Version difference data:
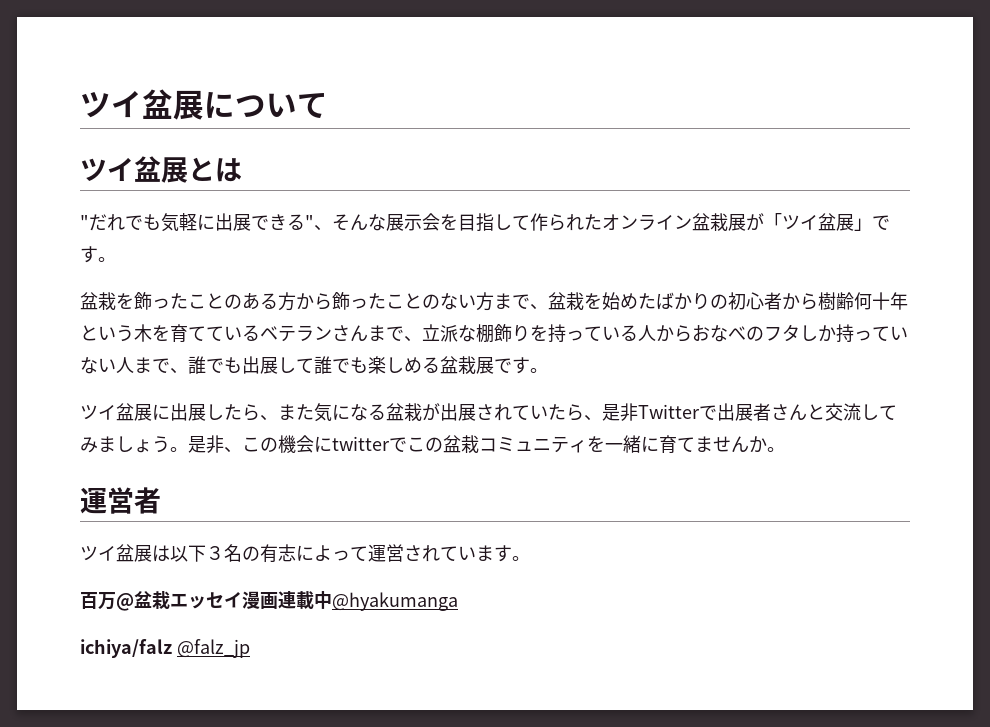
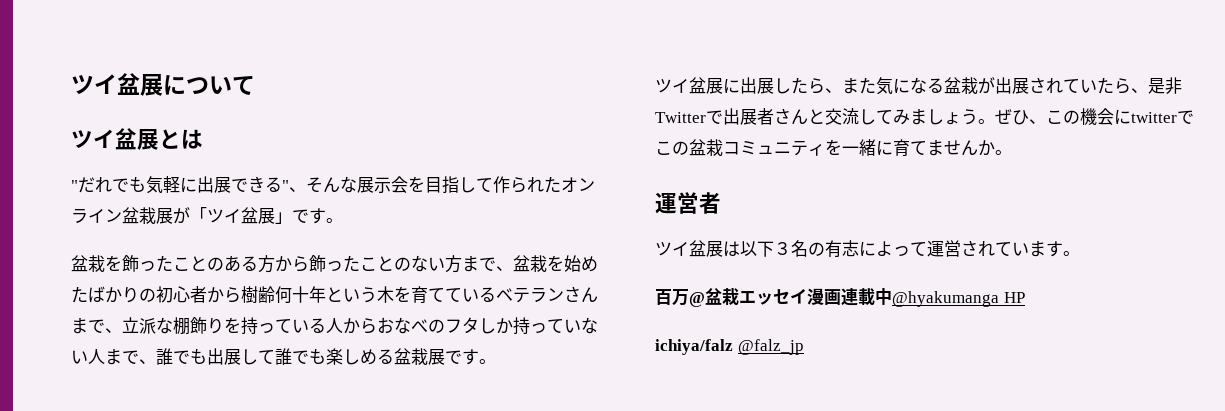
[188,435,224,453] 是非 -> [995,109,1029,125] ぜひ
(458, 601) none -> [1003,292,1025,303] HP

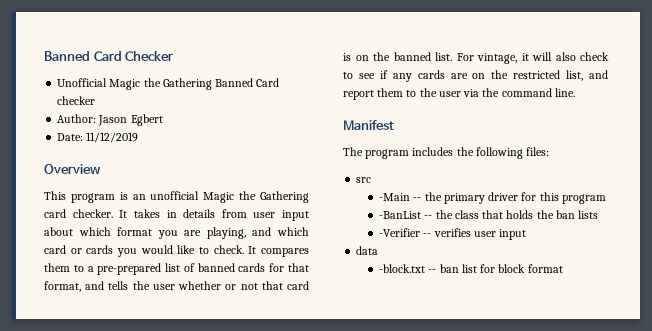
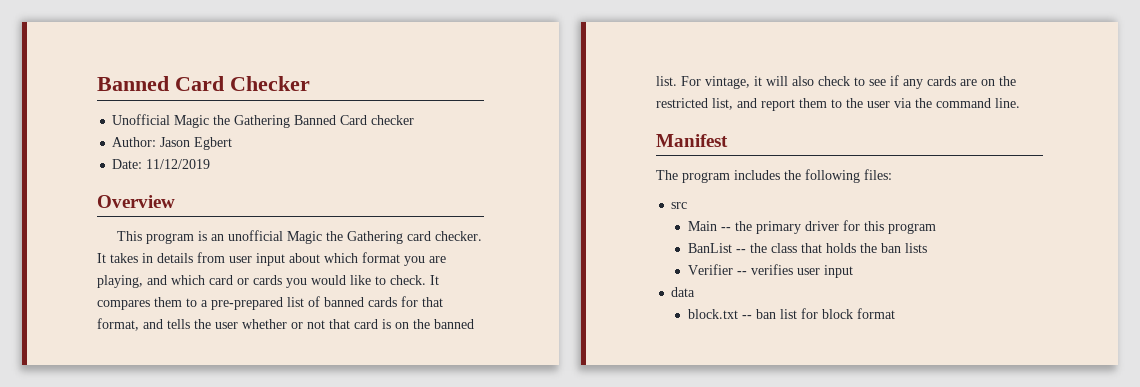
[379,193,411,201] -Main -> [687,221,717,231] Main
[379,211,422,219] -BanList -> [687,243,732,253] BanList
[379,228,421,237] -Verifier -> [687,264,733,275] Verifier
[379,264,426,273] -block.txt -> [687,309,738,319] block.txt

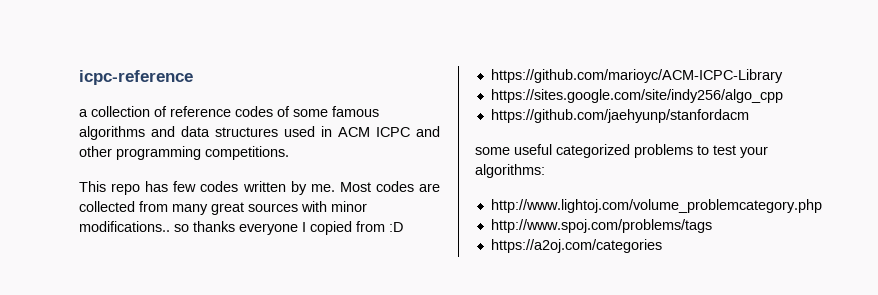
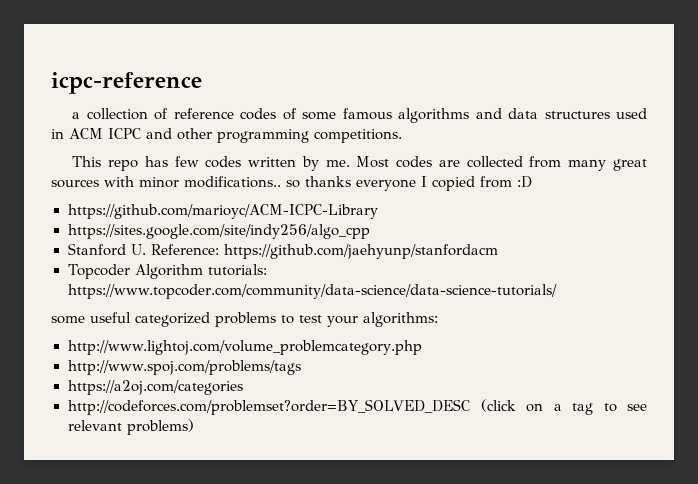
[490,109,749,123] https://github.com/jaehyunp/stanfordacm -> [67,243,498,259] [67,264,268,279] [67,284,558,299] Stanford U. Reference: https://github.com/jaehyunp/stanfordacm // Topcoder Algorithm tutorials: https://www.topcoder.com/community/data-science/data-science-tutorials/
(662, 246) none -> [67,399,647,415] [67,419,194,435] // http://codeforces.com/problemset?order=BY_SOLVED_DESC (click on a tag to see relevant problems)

### Exercise
Write out nothing but the lines from the start of the data through the line with "[379,228,421,237] -Verifier ->". Leave out the pictures.

### Response to the exercise
[188,435,224,453] 是非 -> [995,109,1029,125] ぜひ
(458, 601) none -> [1003,292,1025,303] HP

[379,193,411,201] -Main -> [687,221,717,231] Main
[379,211,422,219] -BanList -> [687,243,732,253] BanList
[379,228,421,237] -Verifier -> [687,264,733,275] Verifier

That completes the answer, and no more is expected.